TEXT >>
■ ■ ■ ■

You agree that You will not: (i) use, disclose, or reverse engineer the Trade Secrets or the
Confidential Information for any purpose other than the Company’s Business, except as authorized in
writing by the Company; or (a) retain Trade Secrets or Confidential Information, including any
copies existing in any form (including electronic form), which are in Your possession or control,
or (b) destroy, delete, or alter the Trade Secrets or Confidential Information without the
Company’s written consent.

The obligations under this sub-section 7A shall: (i) with regard to the Trade Secrets, remain
in effect as long as the information constitutes a trade secret under applicable law, and (ii) with
regard to the Confidential Information, remain in effect during the Restricted Period. The
confidentiality, property, and proprietary rights and protections available in this Release
Agreement are in addition to, and not exclusive of, any and all other rights to which the Company
is entitled under federal and state law, including, but not limited to, rights provided under
copyright laws, trade secret and confidential information laws, and laws concerning fiduciary
duties.

B. Non-Solicitation of Customers. During the Restricted Period, You will not,
directly or indirectly, solicit any Customer of the Company for the purpose of providing any goods
or services competitive with the Business. The restrictions set forth in this sub-section 7B apply
only to the Customers with whom You had Contact.

C. Non-Recruit of Employees. Non-Recruit of Employees. During the Restricted period,
You will not, directly or indirectly, solicit, recruit or induce any Employee to (a) terminate his
or her employment relationship with the Company or (b) work for any other person or entity engaged
in the Business. The restrictions set forth in this sub-section 7C apply only to Employees with
whom You had direct or indirect contact during the last year of Your employment with the Company.

D. Non-Competition. During the Non-Competition Restricted Period, You will not, on
Your own behalf or on behalf of any person or entity engaged in the Business, engage in or perform
within the Territory any of the activities which You performed, or which are substantially similar
to those which You performed, as Executive Vice President and Chief Financial Officer of the
Company. Nothing in this sub-section 7D or this Release Agreement shall be construed to prohibit
You from performing activities which You did not perform for the Company.

E. Definitions. Unless otherwise indicated, the capitalized terms in this sub-section
8 shall be defined as follows:

(i) “Business” shall mean the business of owning and operating hotels including, but not
limited to, full-service hotels which have food and beverage operations and meeting spaces.

■ ■ ■ ■

DATA LISTING >>
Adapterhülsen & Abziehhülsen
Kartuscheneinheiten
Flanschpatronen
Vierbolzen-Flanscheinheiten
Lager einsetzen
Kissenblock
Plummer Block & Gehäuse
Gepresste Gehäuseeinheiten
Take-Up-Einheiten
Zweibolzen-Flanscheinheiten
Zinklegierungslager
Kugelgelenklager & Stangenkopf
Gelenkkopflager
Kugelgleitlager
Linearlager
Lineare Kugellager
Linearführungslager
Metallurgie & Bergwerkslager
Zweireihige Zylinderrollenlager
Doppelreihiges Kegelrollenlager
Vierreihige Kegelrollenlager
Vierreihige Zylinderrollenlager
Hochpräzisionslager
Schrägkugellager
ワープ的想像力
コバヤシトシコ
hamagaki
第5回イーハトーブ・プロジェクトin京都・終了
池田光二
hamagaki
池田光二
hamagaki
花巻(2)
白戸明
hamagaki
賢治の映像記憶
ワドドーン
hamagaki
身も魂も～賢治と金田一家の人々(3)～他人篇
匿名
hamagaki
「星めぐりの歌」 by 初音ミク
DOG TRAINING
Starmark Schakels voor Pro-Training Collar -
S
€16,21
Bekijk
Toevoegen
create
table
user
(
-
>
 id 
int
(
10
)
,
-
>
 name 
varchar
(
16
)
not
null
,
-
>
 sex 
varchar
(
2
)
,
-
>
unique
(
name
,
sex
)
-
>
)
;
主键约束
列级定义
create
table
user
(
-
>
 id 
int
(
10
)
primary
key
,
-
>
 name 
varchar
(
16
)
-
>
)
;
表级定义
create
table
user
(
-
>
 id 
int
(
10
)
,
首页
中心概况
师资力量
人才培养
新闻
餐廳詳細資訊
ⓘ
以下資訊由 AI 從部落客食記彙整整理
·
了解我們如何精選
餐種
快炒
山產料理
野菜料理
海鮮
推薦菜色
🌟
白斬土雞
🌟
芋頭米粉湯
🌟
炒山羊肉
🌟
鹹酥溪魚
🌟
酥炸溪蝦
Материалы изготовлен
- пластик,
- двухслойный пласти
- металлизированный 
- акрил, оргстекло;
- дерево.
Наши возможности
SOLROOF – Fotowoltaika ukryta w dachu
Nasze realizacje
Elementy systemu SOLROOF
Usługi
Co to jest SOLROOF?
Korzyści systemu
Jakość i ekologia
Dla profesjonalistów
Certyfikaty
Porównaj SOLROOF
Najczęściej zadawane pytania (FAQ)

■ ■ ■ ■

TRY IT >>
From the release agreement, extract the passage starting at "You agree that" and ending at "Company’s written consent.". Rely only on the release agreement text, not on the lines.

TASK RESULT >>
You agree that You will not: (i) use, disclose, or reverse engineer the Trade Secrets or the
Confidential Information for any purpose other than the Company’s Business, except as authorized in
writing by the Company; or (a) retain Trade Secrets or Confidential Information, including any
copies existing in any form (including electronic form), which are in Your possession or control,
or (b) destroy, delete, or alter the Trade Secrets or Confidential Information without the
Company’s written consent.